L'expérimentation en France de ces «haltes "soins addictions"» était pourtant parue au Journal Officiel du 26 janvier 2022, qualifiées alors d'«espace de réduction des risques par usage supervisé et d'accès aux soins» répondant justement «à la politique de réduction des risques et des dommages pour les usagers de drogues».

«Elle vient prolonger le dispositif expérimental dénommé «salles de consommation à moindre risque» (SCMR), qui a donné lieu à l'ouverture de deux lieux à Paris et Strasbourg en octobre et novembre de la même année», précisait le Journal Officiel, évoquant les deux uniques salles de consommation – grossièrement appelées «salles de shoot» – ouvertes en France.

Des dispositifs à étendre à tout le territoire donc, si l'on en croyait les propos d'Olivier Véran à ce sujet, qui s'appuyait sur diverses études montrant «que ce type de dispositif est adapté à la prise en charge des usagers injecteurs de substances psychoactives les plus vulnérables, cumulant les risques de précarité et de maladies...».

Sauf que le départ d'Olivier Véran, désormais ministre délégué chargé des Relations avec le Parlement, et la démission de Brigitte Bourguignon, qui avait été nommée en mai pour le remplacer au ministère de la Santé, ont complètement mis à l'arrêt tous ces projets. Pire, aucun service ne semble être en mesure d'exprimer la ligne politique de l'Etat à ce sujet.

Des projets à l'arrêt et de vives déceptions

A tel point que les défenseurs et les opposants à ces projets ne savent plus où donner de la tête. Mais tous attendent que l'Etat prenne des décisions : au sujet de la prise en charge des toxicomanes installés depuis septembre porte de la Villette, sur l'ouverture de nouvelles HSA, sur l'ouverture d'un centre de soins pour toxicomanes dans les locaux de l'hôpital Chardon-Lagache (16e).

Mi-juin encore, Anne Souyris, adjointe à la mairie de Paris chargée de la santé publique, avait interpellé le préfet de Paris et d'Ile-de-France à ce sujet, «pour relancer le pilotage du plan crack dont il a la charge». «Notre mobilisation a porté de premiers fruits, poursuivons-les, créons des structures de soin HSA et luttons contre les trafics», avait-elle alors fait savoir.

Aujourd'hui, l'élue – qui assure au Parisien que l'ouverture de nouvelles structures d'accueil et de soins est «la seule solution, à moins de mettre tous les usagers de drogue en prison» – est déçue de ce revirement. «Je suis en colère contre le manque de courage de ce gouvernement. Ils ont fait de la démagogie pour ne pas perdre les élections», a-t-elle expliqué à nos confrères.

Une déception d'autant plus grande que tout le monde semblait s'accorder il y a encore quelques mois sur l'ouverture de nouvelles structures. Depuis des mois, l'équipe d'Anne Hidalgo porte en effet le projet d'ouvrir, non pas de nouvelles «salles de shoot», mais de petits centres d'accueil de jour, qui permettent d'offrir un soutien social et médical aux toxicomanes, ainsi que des centres d’hébergement pour les sortir de la rue.

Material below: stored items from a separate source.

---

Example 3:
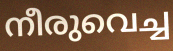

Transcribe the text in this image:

നീരുവെച്ച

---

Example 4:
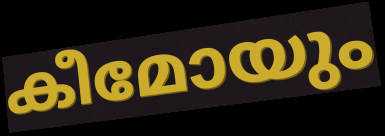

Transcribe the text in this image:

കീമോയും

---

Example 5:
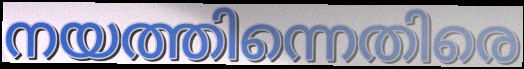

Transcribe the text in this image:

നയത്തിന്നെതിരെ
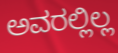
ಅವರಲ್ಲಿಲ್ಲ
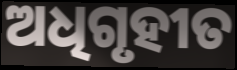
ଅଧିଗୃହୀତ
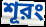
শূরং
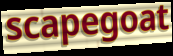
scapegoat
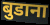
बुडाना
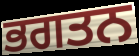
ਭਗਤਨ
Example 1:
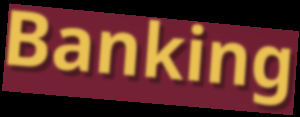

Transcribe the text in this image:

Banking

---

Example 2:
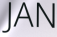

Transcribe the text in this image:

JAN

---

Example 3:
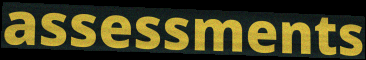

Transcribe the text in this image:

assessments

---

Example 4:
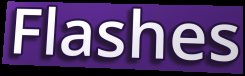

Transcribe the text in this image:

Flashes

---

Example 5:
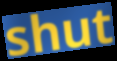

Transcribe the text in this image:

shut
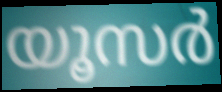
യൂസർ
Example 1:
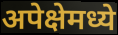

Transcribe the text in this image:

अपेक्षेमध्ये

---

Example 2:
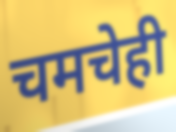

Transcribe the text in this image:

चमचेही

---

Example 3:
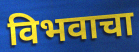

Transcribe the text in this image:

विभवाचा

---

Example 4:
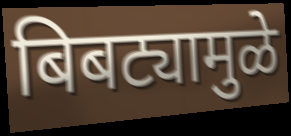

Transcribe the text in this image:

बिबट्यामुळे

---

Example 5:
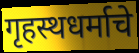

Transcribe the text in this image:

गृहस्थधर्माचे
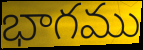
భాగము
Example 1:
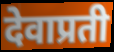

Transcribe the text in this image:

देवाप्रती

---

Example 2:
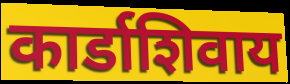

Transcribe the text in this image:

कार्डाशिवाय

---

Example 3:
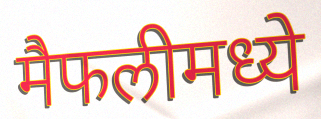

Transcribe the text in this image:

Dans le 16e, les riverains opposés à l'ouverture d'un centre d'accueil pour toxicomanes sont perdus. Prévoyant de ce rassembler ce jeudi 23 juin devant ce que devait être le futur centre de soins pour toxicomanes, installé 1, rue Chardon-Lagache dans d'anciens locaux de l'hôpital du même nom, ils ont finalement décidé d'annuler leur mobilisation, et d'organiser un grand rassemblement ce dimanche devant l'Hôtel de Ville. En espérant qu'un nouveau ministre de la Santé aura été nommé d'ici-là.

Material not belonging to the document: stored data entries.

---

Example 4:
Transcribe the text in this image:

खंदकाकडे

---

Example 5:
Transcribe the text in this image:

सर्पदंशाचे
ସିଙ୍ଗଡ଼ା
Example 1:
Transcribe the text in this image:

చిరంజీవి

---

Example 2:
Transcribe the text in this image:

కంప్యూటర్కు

Eux craignent de voir les consommateurs de crack, plutôt habitués aux quartiers du nord-est parisiens, arriver dans leur quartier. Et si plusieurs élus ont annoncé que ce projet était «bloqué», sans qu'aucune communication officielle n'ait pu confirmer cette information, personne n'est en mesure de dire si «bloqué» signifie «abrogé». Dans le doute, ils continuent le combat.